Eu amo, amo demais, tudo e mais um pouco. E sei que no mundo em que vivemos hoje, cada vez mais desumanizado, frio, individualista, onde as pessoas têm medo e relutância em SENTIR, esse meu comportamento é, no mínimo, kamikaze. E eu me apaixono por um toque, um olhar, uma palavra, um cheiro, uma essência, uma energia, um abraço, um beijo.. enfim, eu me apaixono por tudo que possa me provocar sensações carnais, espirituais, afetivas, etc. E é nesse ponto que vejo o quanto a efemeridade das coisas, a fugacidade tão agressivamente volátil delas se revela por inteiro, nessas experiências com os outros, ditos “seres humanos”, nessas relações interpessoais, nesse vazio de sensações e na total indiferença que se manifestava no segundo seguinte ao do amor.

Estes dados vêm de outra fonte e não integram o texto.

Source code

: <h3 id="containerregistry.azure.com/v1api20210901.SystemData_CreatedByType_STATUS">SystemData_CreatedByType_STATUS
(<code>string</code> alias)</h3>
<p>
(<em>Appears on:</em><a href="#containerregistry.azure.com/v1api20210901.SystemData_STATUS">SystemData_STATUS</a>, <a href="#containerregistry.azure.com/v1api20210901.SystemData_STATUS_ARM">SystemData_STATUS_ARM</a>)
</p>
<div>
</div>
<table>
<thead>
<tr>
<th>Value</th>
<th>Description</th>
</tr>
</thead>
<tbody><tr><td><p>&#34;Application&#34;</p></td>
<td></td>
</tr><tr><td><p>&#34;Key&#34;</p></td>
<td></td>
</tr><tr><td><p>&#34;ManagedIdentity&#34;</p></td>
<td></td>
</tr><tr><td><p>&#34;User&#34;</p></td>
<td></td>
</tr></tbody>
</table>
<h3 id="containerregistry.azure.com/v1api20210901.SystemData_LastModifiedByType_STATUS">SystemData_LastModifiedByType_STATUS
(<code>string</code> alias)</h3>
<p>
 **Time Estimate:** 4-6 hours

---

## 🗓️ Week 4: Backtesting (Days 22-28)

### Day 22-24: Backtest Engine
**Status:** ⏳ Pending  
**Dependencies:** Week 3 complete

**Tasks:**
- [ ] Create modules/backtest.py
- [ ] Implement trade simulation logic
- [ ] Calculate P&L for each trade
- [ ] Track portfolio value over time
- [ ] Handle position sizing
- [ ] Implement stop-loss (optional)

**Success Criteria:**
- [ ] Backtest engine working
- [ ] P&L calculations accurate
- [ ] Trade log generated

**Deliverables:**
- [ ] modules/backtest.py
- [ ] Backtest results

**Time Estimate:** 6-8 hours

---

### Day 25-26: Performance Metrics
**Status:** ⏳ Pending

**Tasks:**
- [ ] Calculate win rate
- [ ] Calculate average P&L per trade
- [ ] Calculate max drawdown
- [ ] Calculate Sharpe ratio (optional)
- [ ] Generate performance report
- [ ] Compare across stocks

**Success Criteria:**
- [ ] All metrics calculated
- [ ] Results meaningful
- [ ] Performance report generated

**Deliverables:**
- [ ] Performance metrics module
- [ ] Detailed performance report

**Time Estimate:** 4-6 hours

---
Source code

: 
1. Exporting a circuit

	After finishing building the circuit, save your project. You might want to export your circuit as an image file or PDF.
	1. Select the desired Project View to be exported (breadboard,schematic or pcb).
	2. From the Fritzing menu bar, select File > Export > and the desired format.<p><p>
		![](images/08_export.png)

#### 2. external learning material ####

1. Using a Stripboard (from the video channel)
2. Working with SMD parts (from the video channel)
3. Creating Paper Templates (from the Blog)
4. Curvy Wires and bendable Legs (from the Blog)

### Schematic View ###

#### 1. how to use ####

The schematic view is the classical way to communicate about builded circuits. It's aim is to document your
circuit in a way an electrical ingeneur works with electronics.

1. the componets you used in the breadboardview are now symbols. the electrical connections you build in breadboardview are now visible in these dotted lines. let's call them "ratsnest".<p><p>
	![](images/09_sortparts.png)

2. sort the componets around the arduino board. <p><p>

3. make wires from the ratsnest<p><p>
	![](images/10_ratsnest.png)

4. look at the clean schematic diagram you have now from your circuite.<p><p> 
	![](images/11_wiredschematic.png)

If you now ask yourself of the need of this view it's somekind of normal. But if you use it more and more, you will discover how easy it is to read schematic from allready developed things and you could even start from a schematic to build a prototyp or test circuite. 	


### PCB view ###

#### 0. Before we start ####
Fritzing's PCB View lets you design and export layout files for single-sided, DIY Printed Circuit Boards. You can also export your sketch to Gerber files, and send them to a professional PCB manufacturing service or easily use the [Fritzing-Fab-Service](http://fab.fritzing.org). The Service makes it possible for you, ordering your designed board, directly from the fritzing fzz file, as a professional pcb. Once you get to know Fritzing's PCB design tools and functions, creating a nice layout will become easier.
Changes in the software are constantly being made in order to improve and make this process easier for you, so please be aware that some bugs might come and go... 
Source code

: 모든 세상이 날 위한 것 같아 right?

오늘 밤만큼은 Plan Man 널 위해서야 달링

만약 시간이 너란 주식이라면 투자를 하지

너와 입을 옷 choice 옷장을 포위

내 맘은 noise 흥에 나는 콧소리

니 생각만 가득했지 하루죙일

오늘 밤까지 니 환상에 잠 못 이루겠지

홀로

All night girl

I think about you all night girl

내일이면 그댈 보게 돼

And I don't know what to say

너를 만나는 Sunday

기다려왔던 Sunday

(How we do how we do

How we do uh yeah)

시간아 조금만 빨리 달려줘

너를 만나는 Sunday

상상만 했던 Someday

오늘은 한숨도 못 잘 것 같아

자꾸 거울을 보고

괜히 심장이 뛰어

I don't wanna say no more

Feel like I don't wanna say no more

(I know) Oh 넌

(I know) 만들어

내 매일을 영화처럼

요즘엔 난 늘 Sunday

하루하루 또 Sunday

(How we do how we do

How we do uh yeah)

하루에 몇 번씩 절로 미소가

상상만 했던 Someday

Muitas dessas moças que passaram pela minha vida despertaram coisas bonitas, agradáveis, interessantes (cada uma delas sabe muito bem seu valor na minha vida). Só que, geralmente, não passava de um ou dois encontros.. o comportamento refratário vinha logo em seguida, aliado a uma frieza, evitando-me, fugindo de mim.. E a tristeza, desordeira, se instalava por completo, por eu sentir que não fui capaz de despertar beleza nelas, as moças. Ultimamente, tenho me incomodado profundamente com isso.. com essa inconstâncias e com a velocidade com que essas relações são descartáveis e fenecem, se diluem, pulverizadas, num simples "tchau", num desencontro de almas.. meu corpo, minha alma e meu coração andam se cansando dessa repulsa em querer viver que há nas outras pessoas, ou da “não-doação” às possibilidades de sentir que elas poderiam me dar, para que eu mostrasse o quanto seres humanos lindos querem/precisam viver em harmonia, amando, na poesia do abraço, do beijo, do sexo e de um amor absurdamente belo. Será que eu estou errado? E mesmo que eu esteja, sou teimoso, insisto e acredito que ainda há muito de ser humano nessas pessoas que eu freqüento/freqüentei/freqüentarei. Ainda acredito muito que vou provar um pouco do sabor de felicidade nessas relações passionais. Não quero perder minha capacidade de sentir o lúdico nas coisas da vida. Esse lúdico que tanto tem me acariciado como também me atormentado, quando percebo que converso com pessoas o dia inteiro, sobre os mais diversos assuntos, e no final das contas sou eu, na multidão de prazeres e regozijos efêmeros, buscando essência onde só restam ossos e ferrugem.

Essa postagem é para todas as mulheres que passaram pela minha vida, e para todas que ainda virão.

aahhh, se ela soubesse que eu estou aqui, por inteiro.